JazzEcho-Plattenteller | News | Avantgarde-Jazz und Blues mit einem Hauch von karibischem Flair

Avantgarde-Jazz und Blues mit einem Hauch von karibischem Flair

Mit seinem bahnbrechenden Album “Movement” brachte der jamaikanisch-britische Altsaxofonist Joe Harriott vor 60 Jahren Bewegung in die Jazzszene des UK. Jetzt wird dieser Klassiker zum ersten Mal auf Vinyl wiederveröffentlicht.
The Joe Harriott Quintet: Movement (60th Anniversary)
The Joe Harriott Quintet: Movement (60th Anniversary)
10.10.2024
Diese LP und weitere finden Sie in unserem JazzEcho-Store.
Zur selben Zeit, als Ornette Coleman mit revolutionären Alben wie “The Shape Of Jazz To Come” und “Free Jazz” die amerikanische Jazzszene in ihren Grundfesten erschütterte, versuchte in Großbritannien ein anderer Altsaxofonist ebenfalls die Fesseln der Konventionen des Jazz abzustreifen. Und dies auf erstaunlich eigenständige Art. Die Rede ist hier von dem aus Kingston, Jamaika, stammenden Joe Harriott (1928–1973), der seinen musikalischen Befreiungsschlag damals auf drei bahnbrechenden Alben dokumentieren konnte: "Free Form" (1960), “Abstract” (1963) und “Movement” (1964). Auf keinem Album kam Harriotts visionärer Ansatz besser zur Geltung als auf “Movement”, wo er Struktur mit Freiheit, Tradition mit Innovation und individuellen Ausdruck mit kollektiver Kreativität verbindet. In schönem Wechsel präsentiert Harriott bluesige Jazznummern und abstrakte Stücke. Wobei letztere stets mit so viel Charme und Witz gespielt werden, dass sie nie sperrig wirken oder unzugänglich sind. 60 Jahre nach seiner Erstveröffentlichung erscheint dieser Klassiker nun zum ersten Mal wieder auf Vinyl. Für Exemplare der Originalpressung legen Sammler bis heute über 1.000 Pfund hin. Die Neuauflage von “Movement” wurde in den Abbey Road Studios direkt von den analogen Original-Stereo-Masterbändern kopiert (bisher war nur die Mono-Version auf Vinyl erhältlich) und neu gemastert.
Obwohl der 1928 in Kingston geborene Joe Harriott in ärmlichen Verhältnissen aufwuchs, genoss er an der berühmten  Alpha Boys’ School, die etliche der bekanntesten Ska-, Reggae- und Jazzmusiker Jamaikas hervorgebracht hat, eine exzellente Musikausbildung. Erste professionelle Spielerfahrung sammelte der Altsaxofonist, dessen große Vorbilder Charlie Parker und Sonny Stitt waren, in lokalen Jazzbands.

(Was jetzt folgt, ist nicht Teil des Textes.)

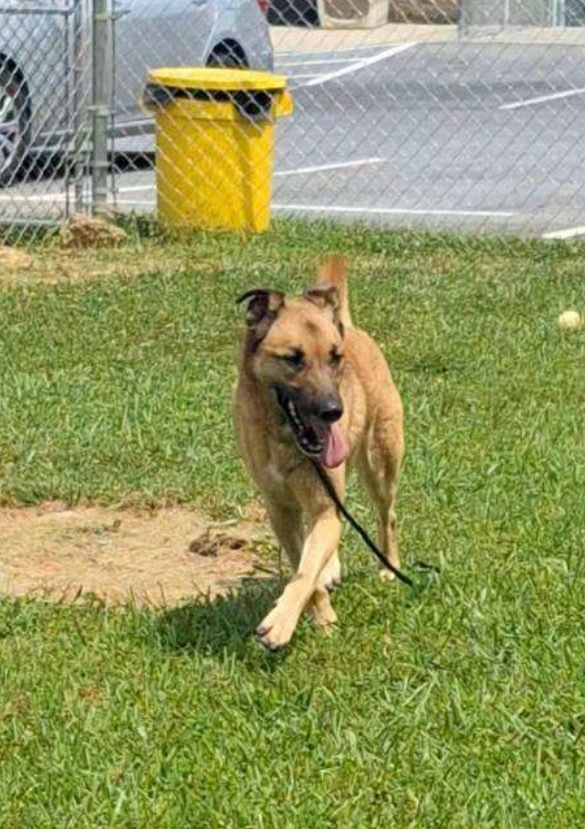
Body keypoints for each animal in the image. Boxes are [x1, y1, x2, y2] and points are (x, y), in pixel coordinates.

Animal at [233, 256, 402, 652]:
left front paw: (283, 623)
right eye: (293, 358)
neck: (284, 439)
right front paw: (321, 616)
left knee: (385, 516)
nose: (333, 411)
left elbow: (305, 571)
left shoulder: (322, 503)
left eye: (334, 357)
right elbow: (304, 566)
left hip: (381, 465)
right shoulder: (281, 512)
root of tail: (350, 327)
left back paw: (389, 567)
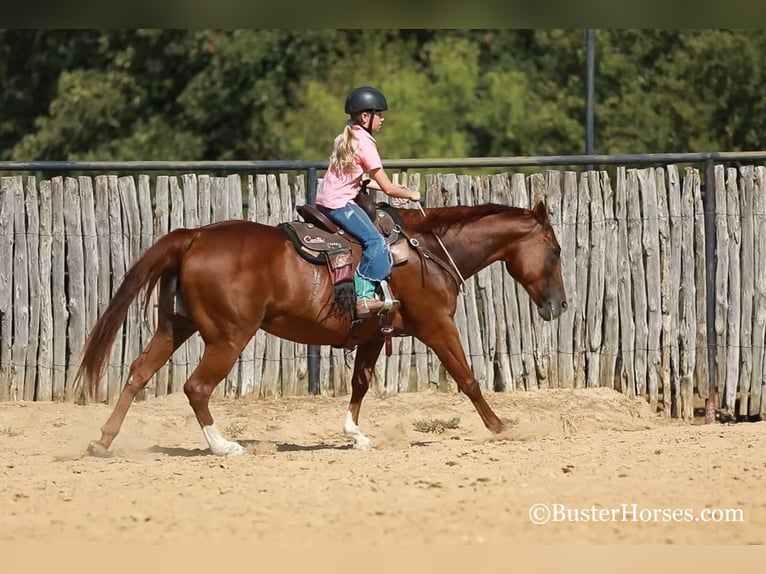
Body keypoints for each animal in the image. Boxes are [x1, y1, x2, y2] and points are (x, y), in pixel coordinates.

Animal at [76, 200, 568, 456]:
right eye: (556, 251)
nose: (560, 305)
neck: (426, 250)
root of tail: (194, 236)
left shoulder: (373, 335)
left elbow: (360, 383)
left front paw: (356, 435)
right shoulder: (436, 325)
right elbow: (467, 378)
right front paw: (501, 427)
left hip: (175, 327)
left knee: (139, 371)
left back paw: (103, 440)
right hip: (229, 336)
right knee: (196, 387)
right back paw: (222, 446)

Gerade einmal 23 Jahre alt war Harriott, als er im Sommer 1951 mit einer dieser Bands auf eine Tournee durch England gehen konnte. Während seine Kollegen nach der Gastspielreise in die Heimat zurückkehrten, blieb Harriott in London und stürzte sich mit Feuereifer in die dortige Jazzszene. Schon bald war er nicht nur auf Alben britischer Jazzgrößen zu hören, sondern konnte auch eigene Aufnahmen machen. Während er auf ihnen zunächst noch vorwiegend Bebop-Klassiker und andere Jazzstandards interpretierte, ging er 1960 dazu über, sich in freiere Klangefilde vorzuwagen. Von den neun Nummern, mit denen er auf “Movement” zu hören ist, hatte er sieben selbst komponiert. Die beiden anderen stammen von dem Pianisten Michael Garrick, einem weiteren britischen Jazzpionier, mit dem Harriott zuvor oft zusammengearbeitet hatte. In seiner Performance lässt der Altsaxofonist hier gelegentlich die Einflüsse von Parker und Stitt, aber auch seine karibischen Musikwurzeln durchschimmern. Großartige Unterstützung liefern ihm dabei neben dem englischen Pianisten Pat Smythe und dem schottischen Schlagzeuger Bobby Orr zwei weitere Musiker aus der Karibisk: Harriotts Landsmann Coleridge Goode am Bass und der Trompeter und Flügelhornist Ellsworth “Shake” Keane.